Les élèves du lycée Bergson dansent l’invisible au Musée du Louvre

Dans le cadre du festival d’Automne 2025, des élèves de première de la spécialité danse du lycée Bergson ont été invités à participer à la création de la chorégraphe Nacera Belaza, Les Ombres, au musée du Louvre.
La DAAC a eu le plaisir d’assister à la représentation du lundi 8 décembre 2025.

Emeline Driget, enseignante de la spécialité danse au lycée Bergson (Paris, 19e), et 8 élèves de 1ere ont mené ce projet avec la chorégraphe Nacera Belaza pour la création Les Ombres au Musée du Louvre.

Nacéra Belaza propose une déambulation chorégraphique qui débute au sein de la Galerie des Cinq continents, ancien Pavillon des Sessions, à l’occasion de sa réouverture. Le public, à la fois spectateur et visiteur, est conduit en procession à travers l’espace de la galerie. Dans une lenteur presque suspendue, les corps des danseurs évoluent parmi les vitrines et engagent un dialogue silencieux avec les œuvres exposées, objets et sculptures issus de cultures non occidentales et d’autres œuvres provenant du monde entier, conférant à l’ensemble une dimension universelle.
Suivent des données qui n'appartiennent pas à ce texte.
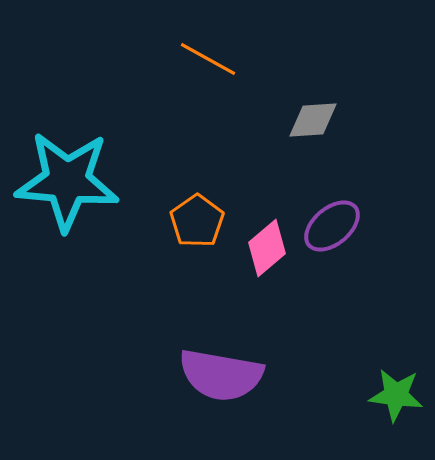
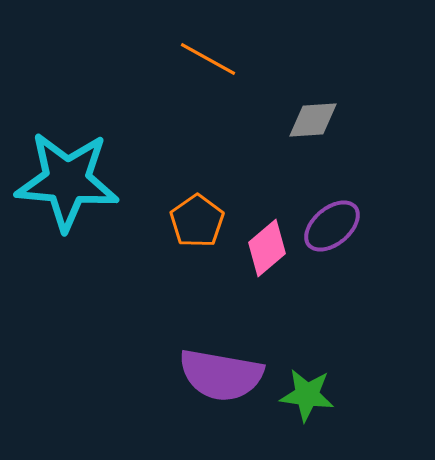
green star: moved 89 px left
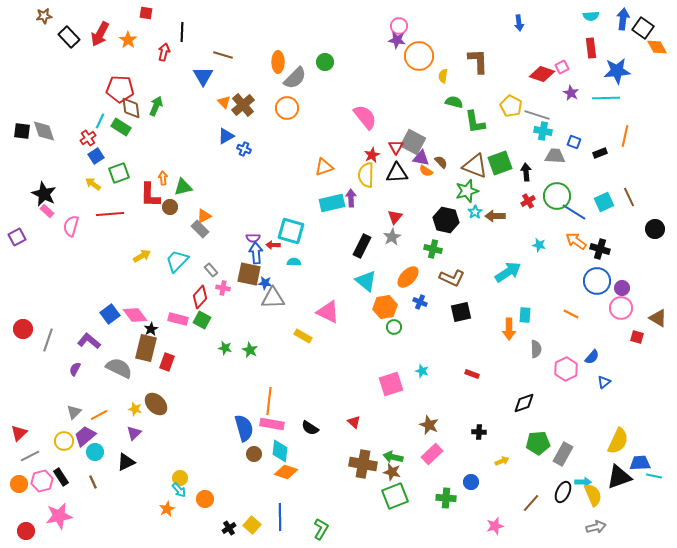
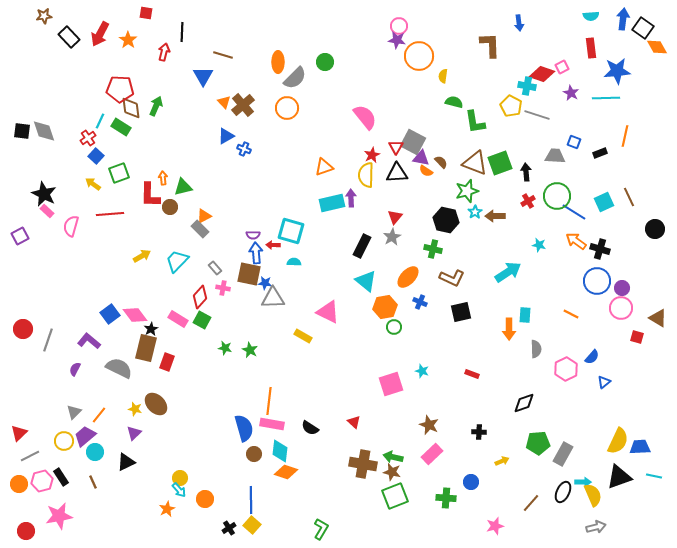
brown L-shape at (478, 61): moved 12 px right, 16 px up
cyan cross at (543, 131): moved 16 px left, 45 px up
blue square at (96, 156): rotated 14 degrees counterclockwise
brown triangle at (475, 166): moved 3 px up
purple square at (17, 237): moved 3 px right, 1 px up
purple semicircle at (253, 238): moved 3 px up
gray rectangle at (211, 270): moved 4 px right, 2 px up
pink rectangle at (178, 319): rotated 18 degrees clockwise
orange line at (99, 415): rotated 24 degrees counterclockwise
blue trapezoid at (640, 463): moved 16 px up
blue line at (280, 517): moved 29 px left, 17 px up
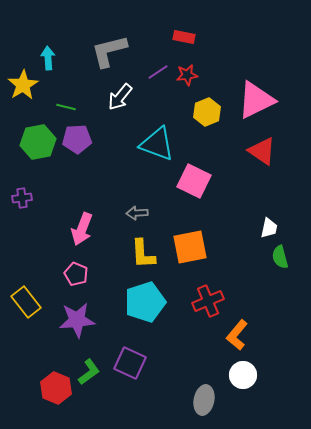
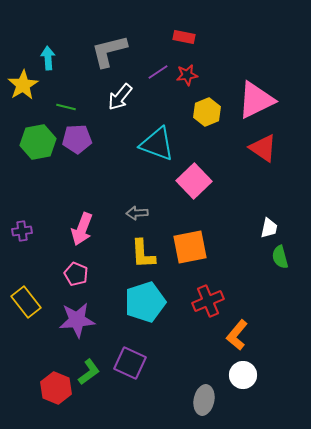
red triangle: moved 1 px right, 3 px up
pink square: rotated 20 degrees clockwise
purple cross: moved 33 px down
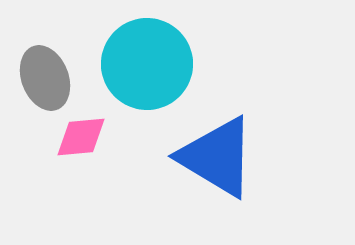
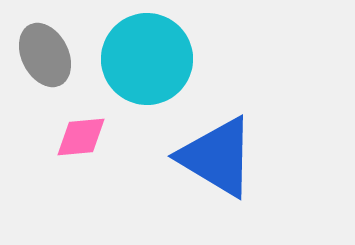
cyan circle: moved 5 px up
gray ellipse: moved 23 px up; rotated 6 degrees counterclockwise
Une expérience sensible et contemplative

Des solos émergent au milieu du public, l’un deux évoquant la danse des derviches tourneurs, un autre mettant en scène une lente puis énergique décomposition du mouvement face à une vitrine.
La chorégraphie se développe dans chaque espace sur fond de musiques traditionnelles et électroniques qui semblent surgir de chaque recoin de la galerie.
La danse crée alors un jeu d’ombres et de lumières sur les œuvres ; un autre rapport avec les objets exposés se tisse et vient nourrir une expérience sensible et contemplative.
Le spectateur est frappé par la fixité du regard des danseurs, intense et habité, comme si les danseurs entraient en résonance silencieuse avec les œuvres exposées. 

Les spectateurs sont ensuite guidés par les danseurs jusque dans la salle Murillo qui accueille les grands formats de la peinture espagnole du XVIIe siècle, galerie où se déroule la deuxième partie du spectacle. Dans cette salle à peine éclairée, les ombres des corps font écho au clair-obscur des tableaux.
Les corps tournent sur eux-mêmes, se rassemblent en deux groupes qui se répondent, s’éloignent et évoluent dans l’espace sans jamais se toucher. Une danse collective se construit avec un groupe en constante recomposition pour, à la fin du spectacle, se rassembler en un seul corps.

La chorégraphe a mené un travail approfondi avec les élèves sur l’imaginaire, l’intériorité et le vide qui, selon la professeure, les a transformés : « le vide fait peur, surtout pour ces générations ultra-connectées très sensibles au regard d’autrui ». Au-delà de l’expérience, les élèves ont renforcé leur présence, leur concentration et leur justesse, tout en développant une écoute accrue et une plus grande disponibilité au groupe.